En momentos en que la desigualdad está en aumento en muchos países y crece el poder de las multinacionales, es razonable esperar que las democracias ofrezcan más redistribución y una mejor protección de los sectores desfavorecidos. Pero la derecha y la izquierda no lo harán del mismo modo.
En el caso de Chile, la agenda intransigente antiempresa de la izquierda no parece adecuada. Una alternativa mejor es el modelo del que fueron precursores los partidos socialdemócratas escandinavos, que llegaron al poder tras el derrumbe bursátil de 1929 y la Gran Depresión, cuando había una necesidad palpable de grandes cambios institucionales y políticas que recuperaran el buen funcionamiento de la economía y limitaran la desigualdad.
Respecto del origen de la socialdemocracia nórdica hay muchos malentendidos. Algunos comentaristas parecen creer que en los países escandinavos siempre hubo una predisposición hacia la igualdad y la cooperación, y otros los ven como modelos «socialistas democráticos» ejemplares. Pero ninguna de estas imágenes parece correcta. Suecia y Noruega eran países muy desiguales a principios del siglo XX. En Noruega, el coeficiente Gini de ingreso antes de impuestos (una medida de desigualdad cuya escala va de cero a uno) en 1930 era 0,57, lo cual implica que había más desigualdad que en cualquier país latinoamericano en la actualidad.
Además, en ambos países eran frecuentes los conflictos laborales. Los partidos laboristas que con el tiempo se convirtieron en socialdemócratas tenían sus raíces en el marxismo. Pero cuando llegaron al poder, habían empezado a abandonar el compromiso con la revolución y la rigidez ideológica; en vez de eso, promovían una plataforma amplia en la que prometían gestión macroeconómica razonable y una reforma igualitaria del mercado laboral y de la educación.
El Partido Laborista noruego dio la espalda a una agenda marxista intransigente tras los pobres resultados que obtuvo en la elección de 1930. Igual que sus homólogos daneses y suecos de aquel tiempo, redirigió su atención hacia cuestiones más prácticas y la implementación de políticas deseadas por la gente. También prometió una gran reforma educativa que mejorara la calidad de la enseñanza en las áreas rurales que estaban quedando rezagadas. Tras su regreso al poder en 1935, el partido se apresuró a poner en práctica al año siguiente una «ley de escuelas populares».
----
▶ TAREAS A REALIZAR:
1. Según el texto, ¿qué valor tenía en 1930 el coeficiente Gini de ingreso antes de impuestos en Noruega?
2. Reproduce el fragmento del texto comprendido entre "Además, en ambos" y "de la educación.", ambos incluidos.

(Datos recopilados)
----
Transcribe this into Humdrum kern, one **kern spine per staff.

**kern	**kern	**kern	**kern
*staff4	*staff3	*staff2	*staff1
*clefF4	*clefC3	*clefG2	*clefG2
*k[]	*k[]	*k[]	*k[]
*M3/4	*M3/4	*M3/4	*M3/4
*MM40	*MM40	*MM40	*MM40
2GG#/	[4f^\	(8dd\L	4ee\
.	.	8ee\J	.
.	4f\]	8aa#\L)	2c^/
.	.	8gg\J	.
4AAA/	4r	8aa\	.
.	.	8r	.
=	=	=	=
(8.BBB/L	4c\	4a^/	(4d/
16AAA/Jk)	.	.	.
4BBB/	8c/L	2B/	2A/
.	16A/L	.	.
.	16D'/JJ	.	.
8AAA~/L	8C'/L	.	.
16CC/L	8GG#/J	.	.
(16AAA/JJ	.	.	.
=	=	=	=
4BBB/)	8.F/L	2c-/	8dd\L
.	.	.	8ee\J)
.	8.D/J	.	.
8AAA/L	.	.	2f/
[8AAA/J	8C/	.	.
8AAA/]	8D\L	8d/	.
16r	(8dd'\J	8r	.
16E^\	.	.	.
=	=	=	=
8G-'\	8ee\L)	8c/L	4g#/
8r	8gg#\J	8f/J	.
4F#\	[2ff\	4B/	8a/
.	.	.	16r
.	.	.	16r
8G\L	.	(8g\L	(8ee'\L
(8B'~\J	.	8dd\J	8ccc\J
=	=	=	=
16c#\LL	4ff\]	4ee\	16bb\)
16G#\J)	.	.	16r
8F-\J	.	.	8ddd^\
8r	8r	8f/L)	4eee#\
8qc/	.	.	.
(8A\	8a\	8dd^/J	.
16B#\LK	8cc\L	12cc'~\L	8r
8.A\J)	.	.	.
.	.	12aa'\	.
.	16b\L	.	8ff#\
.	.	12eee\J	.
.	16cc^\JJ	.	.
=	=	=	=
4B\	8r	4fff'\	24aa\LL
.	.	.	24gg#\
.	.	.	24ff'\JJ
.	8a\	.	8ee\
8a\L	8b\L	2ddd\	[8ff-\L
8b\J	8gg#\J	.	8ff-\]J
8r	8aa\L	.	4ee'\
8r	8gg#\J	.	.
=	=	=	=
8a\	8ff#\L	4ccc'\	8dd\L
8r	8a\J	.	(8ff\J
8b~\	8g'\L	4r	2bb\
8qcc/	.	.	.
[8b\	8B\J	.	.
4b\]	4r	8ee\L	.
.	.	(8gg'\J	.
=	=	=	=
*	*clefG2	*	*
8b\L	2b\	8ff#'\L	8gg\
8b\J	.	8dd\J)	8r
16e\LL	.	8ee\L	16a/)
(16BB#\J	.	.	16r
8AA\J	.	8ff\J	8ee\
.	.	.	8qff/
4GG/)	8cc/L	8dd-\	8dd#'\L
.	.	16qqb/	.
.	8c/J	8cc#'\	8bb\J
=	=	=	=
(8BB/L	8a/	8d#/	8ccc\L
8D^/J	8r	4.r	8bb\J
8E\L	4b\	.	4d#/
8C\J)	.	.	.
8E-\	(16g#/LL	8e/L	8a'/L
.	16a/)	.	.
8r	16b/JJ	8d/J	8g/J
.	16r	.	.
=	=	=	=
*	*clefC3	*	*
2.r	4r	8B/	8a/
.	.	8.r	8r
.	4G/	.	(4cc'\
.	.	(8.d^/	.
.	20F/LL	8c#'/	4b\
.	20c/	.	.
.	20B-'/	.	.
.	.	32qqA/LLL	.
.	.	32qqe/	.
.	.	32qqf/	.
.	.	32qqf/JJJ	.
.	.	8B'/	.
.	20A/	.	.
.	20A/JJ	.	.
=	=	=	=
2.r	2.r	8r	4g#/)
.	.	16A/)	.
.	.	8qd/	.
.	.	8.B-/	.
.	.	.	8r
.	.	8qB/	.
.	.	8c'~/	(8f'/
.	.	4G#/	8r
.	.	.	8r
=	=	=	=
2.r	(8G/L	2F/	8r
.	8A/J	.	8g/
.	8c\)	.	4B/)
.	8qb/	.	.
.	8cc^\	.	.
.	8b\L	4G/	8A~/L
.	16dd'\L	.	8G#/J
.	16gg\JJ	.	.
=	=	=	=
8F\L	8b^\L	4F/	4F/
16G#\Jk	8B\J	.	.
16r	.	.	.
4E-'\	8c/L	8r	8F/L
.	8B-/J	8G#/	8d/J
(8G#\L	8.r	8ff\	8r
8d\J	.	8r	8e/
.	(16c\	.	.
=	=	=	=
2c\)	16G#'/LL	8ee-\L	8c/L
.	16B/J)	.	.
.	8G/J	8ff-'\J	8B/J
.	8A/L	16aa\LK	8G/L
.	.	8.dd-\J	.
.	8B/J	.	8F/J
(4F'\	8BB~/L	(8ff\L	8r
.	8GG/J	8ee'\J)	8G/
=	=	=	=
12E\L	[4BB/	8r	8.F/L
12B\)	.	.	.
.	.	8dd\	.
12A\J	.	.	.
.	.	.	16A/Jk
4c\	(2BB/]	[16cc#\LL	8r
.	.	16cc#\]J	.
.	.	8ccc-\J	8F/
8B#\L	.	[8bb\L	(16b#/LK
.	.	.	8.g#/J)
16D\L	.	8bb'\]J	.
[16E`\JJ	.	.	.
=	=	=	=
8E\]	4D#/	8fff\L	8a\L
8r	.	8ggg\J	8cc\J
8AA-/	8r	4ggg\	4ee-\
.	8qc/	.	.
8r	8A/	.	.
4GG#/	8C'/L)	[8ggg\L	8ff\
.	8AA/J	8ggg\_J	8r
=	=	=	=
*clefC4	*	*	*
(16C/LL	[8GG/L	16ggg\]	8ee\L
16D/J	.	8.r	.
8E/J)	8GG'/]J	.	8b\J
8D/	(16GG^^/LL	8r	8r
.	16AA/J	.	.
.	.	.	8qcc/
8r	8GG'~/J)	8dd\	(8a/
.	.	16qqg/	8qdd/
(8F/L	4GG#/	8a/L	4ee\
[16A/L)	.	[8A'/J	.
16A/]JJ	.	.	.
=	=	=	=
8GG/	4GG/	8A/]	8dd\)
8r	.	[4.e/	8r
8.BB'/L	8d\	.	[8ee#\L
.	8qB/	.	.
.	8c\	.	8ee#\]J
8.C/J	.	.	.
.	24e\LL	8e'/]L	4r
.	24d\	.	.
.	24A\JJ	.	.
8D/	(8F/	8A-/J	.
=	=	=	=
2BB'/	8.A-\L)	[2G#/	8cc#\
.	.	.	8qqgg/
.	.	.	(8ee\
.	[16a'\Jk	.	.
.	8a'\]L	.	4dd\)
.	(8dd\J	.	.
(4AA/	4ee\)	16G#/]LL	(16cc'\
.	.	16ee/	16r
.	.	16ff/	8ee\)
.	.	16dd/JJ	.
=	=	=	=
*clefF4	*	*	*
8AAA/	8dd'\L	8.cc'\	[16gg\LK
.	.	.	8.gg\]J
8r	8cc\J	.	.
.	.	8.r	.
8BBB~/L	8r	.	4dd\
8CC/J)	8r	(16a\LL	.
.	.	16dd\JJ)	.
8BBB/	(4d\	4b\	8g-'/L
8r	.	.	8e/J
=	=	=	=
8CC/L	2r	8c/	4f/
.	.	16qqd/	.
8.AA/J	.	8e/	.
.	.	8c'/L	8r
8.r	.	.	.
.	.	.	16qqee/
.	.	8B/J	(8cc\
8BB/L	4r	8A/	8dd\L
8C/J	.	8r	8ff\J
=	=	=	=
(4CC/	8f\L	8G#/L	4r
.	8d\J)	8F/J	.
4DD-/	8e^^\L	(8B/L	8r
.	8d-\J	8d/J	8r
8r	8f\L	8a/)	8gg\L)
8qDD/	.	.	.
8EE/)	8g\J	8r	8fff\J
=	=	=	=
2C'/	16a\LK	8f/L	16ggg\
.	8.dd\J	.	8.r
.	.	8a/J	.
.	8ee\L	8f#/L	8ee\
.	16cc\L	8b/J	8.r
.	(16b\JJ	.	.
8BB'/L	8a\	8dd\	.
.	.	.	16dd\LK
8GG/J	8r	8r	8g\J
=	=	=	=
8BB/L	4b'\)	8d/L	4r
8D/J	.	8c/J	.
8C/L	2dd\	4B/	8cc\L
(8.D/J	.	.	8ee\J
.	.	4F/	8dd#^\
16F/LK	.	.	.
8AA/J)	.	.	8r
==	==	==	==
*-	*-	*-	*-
----
▶ RESPUESTAS POR TAREA:
1. 0,57

2.
Además, en ambos países eran frecuentes los conflictos laborales. Los partidos laboristas que con el tiempo se convirtieron en socialdemócratas tenían sus raíces en el marxismo. Pero cuando llegaron al poder, habían empezado a abandonar el compromiso con la revolución y la rigidez ideológica; en vez de eso, promovían una plataforma amplia en la que prometían gestión macroeconómica razonable y una reforma igualitaria del mercado laboral y de la educación.